**WORK TO COMPLETE**: In your copy, reproduce the entries exactly as they are, minus the images.

------ DATA TO EXAMINE ------

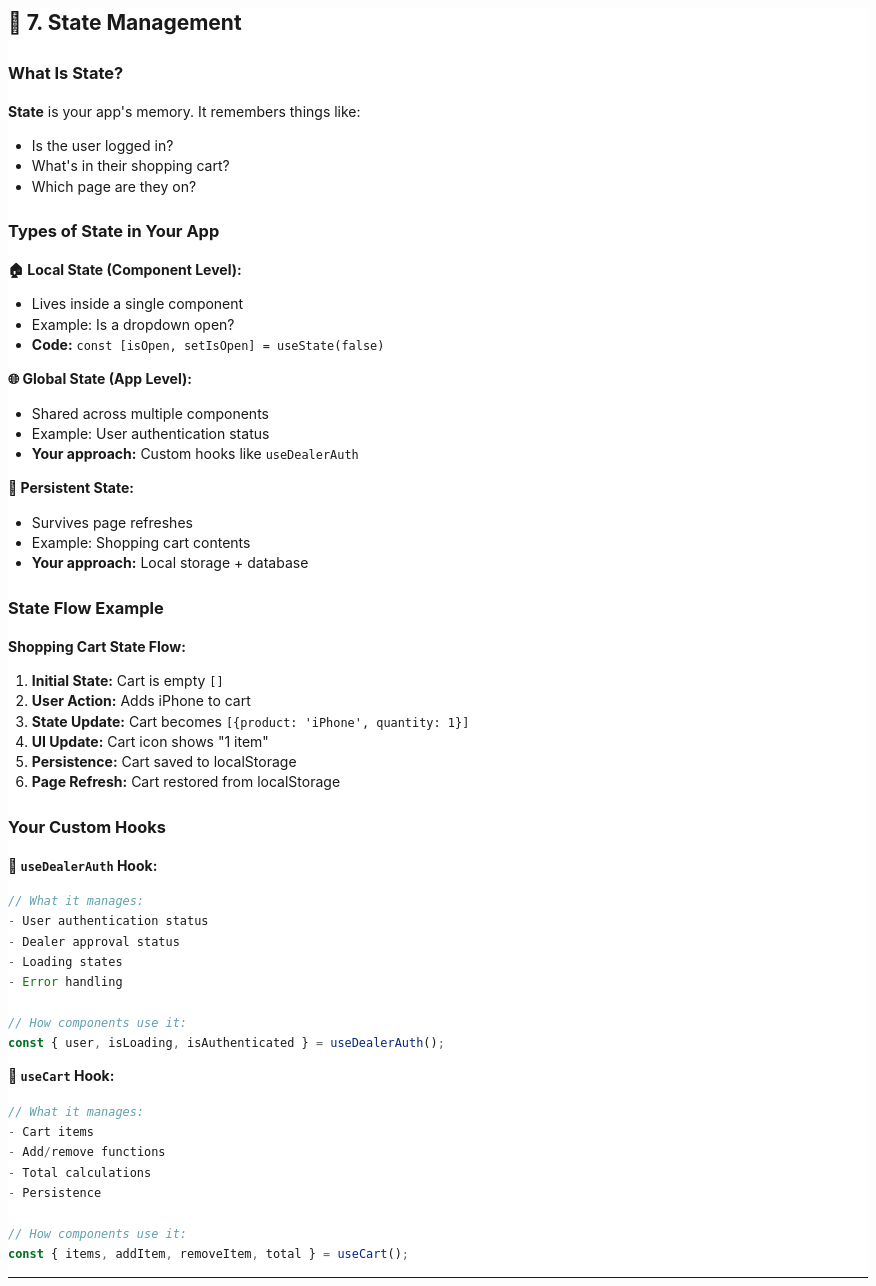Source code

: 
## 🔄 7. State Management

### What Is State?

**State** is your app's memory. It remembers things like:
- Is the user logged in?
- What's in their shopping cart?
- Which page are they on?

### Types of State in Your App

**🏠 Local State (Component Level):**
- Lives inside a single component
- Example: Is a dropdown open?
- **Code:** `const [isOpen, setIsOpen] = useState(false)`

**🌐 Global State (App Level):**
- Shared across multiple components
- Example: User authentication status
- **Your approach:** Custom hooks like `useDealerAuth`

**💾 Persistent State:**
- Survives page refreshes
- Example: Shopping cart contents
- **Your approach:** Local storage + database

### State Flow Example

**Shopping Cart State Flow:**

1. **Initial State:** Cart is empty `[]`
2. **User Action:** Adds iPhone to cart
3. **State Update:** Cart becomes `[{product: 'iPhone', quantity: 1}]`
4. **UI Update:** Cart icon shows "1 item"
5. **Persistence:** Cart saved to localStorage
6. **Page Refresh:** Cart restored from localStorage

### Your Custom Hooks

**🔐 `useDealerAuth` Hook:**
```typescript
// What it manages:
- User authentication status
- Dealer approval status
- Loading states
- Error handling

// How components use it:
const { user, isLoading, isAuthenticated } = useDealerAuth();
```

**🛒 `useCart` Hook:**
```typescript
// What it manages:
- Cart items
- Add/remove functions
- Total calculations
- Persistence

// How components use it:
const { items, addItem, removeItem, total } = useCart();
```

---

------

**RESULT OF THE EXERCISE**:
Source code

: 
## 🔄 7. State Management

### What Is State?

**State** is your app's memory. It remembers things like:
- Is the user logged in?
- What's in their shopping cart?
- Which page are they on?

### Types of State in Your App

**🏠 Local State (Component Level):**
- Lives inside a single component
- Example: Is a dropdown open?
- **Code:** `const [isOpen, setIsOpen] = useState(false)`

**🌐 Global State (App Level):**
- Shared across multiple components
- Example: User authentication status
- **Your approach:** Custom hooks like `useDealerAuth`

**💾 Persistent State:**
- Survives page refreshes
- Example: Shopping cart contents
- **Your approach:** Local storage + database

### State Flow Example

**Shopping Cart State Flow:**

1. **Initial State:** Cart is empty `[]`
2. **User Action:** Adds iPhone to cart
3. **State Update:** Cart becomes `[{product: 'iPhone', quantity: 1}]`
4. **UI Update:** Cart icon shows "1 item"
5. **Persistence:** Cart saved to localStorage
6. **Page Refresh:** Cart restored from localStorage

### Your Custom Hooks

**🔐 `useDealerAuth` Hook:**
```typescript
// What it manages:
- User authentication status
- Dealer approval status
- Loading states
- Error handling

// How components use it:
const { user, isLoading, isAuthenticated } = useDealerAuth();
```

**🛒 `useCart` Hook:**
```typescript
// What it manages:
- Cart items
- Add/remove functions
- Total calculations
- Persistence

// How components use it:
const { items, addItem, removeItem, total } = useCart();
```

---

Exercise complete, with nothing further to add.